(TASK REQUIREMENTS): Exact reproduction of all the data is required, with pictures excluded.

(DATA FOR REVIEW):
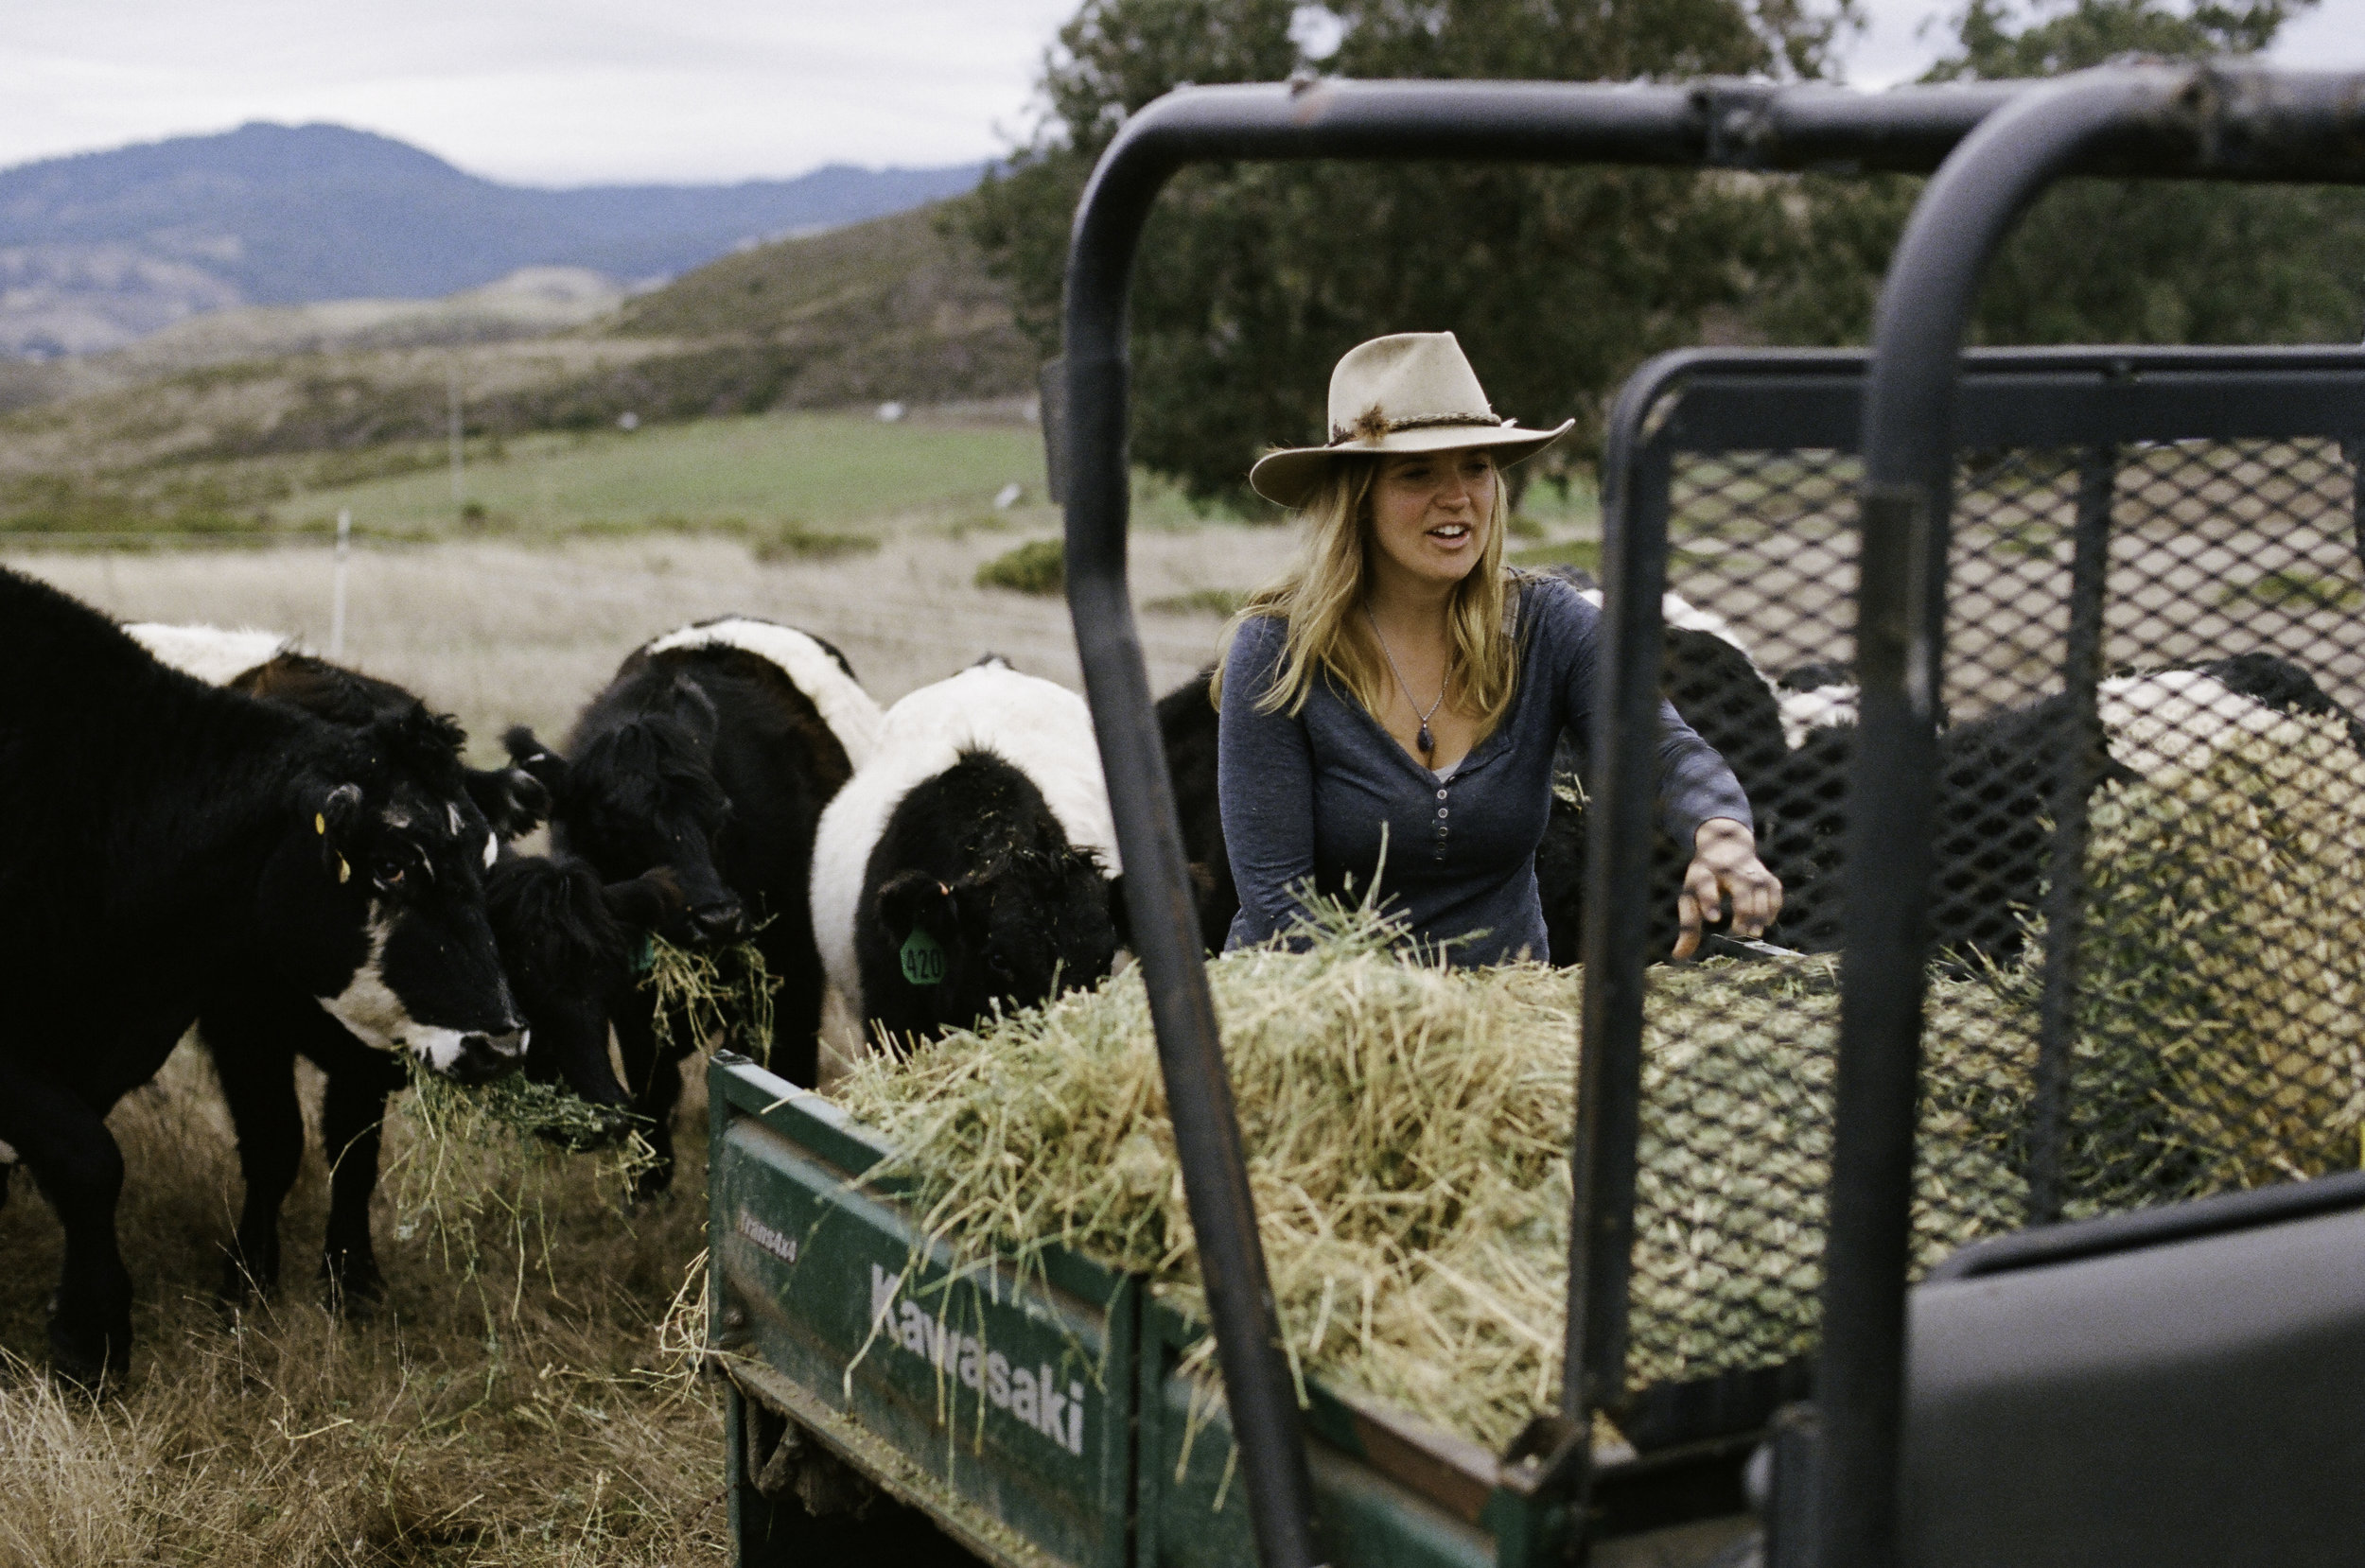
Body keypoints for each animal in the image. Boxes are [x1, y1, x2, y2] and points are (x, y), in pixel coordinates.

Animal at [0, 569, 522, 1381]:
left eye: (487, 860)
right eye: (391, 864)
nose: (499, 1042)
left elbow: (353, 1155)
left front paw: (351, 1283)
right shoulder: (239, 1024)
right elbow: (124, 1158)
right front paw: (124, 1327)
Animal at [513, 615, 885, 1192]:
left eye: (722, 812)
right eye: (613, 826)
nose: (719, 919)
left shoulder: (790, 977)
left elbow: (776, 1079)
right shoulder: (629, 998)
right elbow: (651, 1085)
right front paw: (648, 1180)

(ANSWER FOR THIS EXERCISE):
Body keypoints for each animal in the image. Boxes are [x1, y1, x2, y2] and points are (x, y), in pixel coordinates.

Animal at [0, 569, 522, 1381]:
left eye: (487, 860)
right eye: (391, 864)
nose: (499, 1042)
left elbow: (353, 1155)
left front paw: (351, 1283)
right shoulder: (239, 1024)
right elbow: (124, 1158)
right front paw: (124, 1327)
Animal at [513, 615, 885, 1192]:
left eye: (722, 812)
right eye: (613, 826)
nose: (719, 919)
left shoulder: (790, 977)
left elbow: (776, 1079)
right shoulder: (629, 998)
right elbow: (651, 1085)
right front paw: (648, 1180)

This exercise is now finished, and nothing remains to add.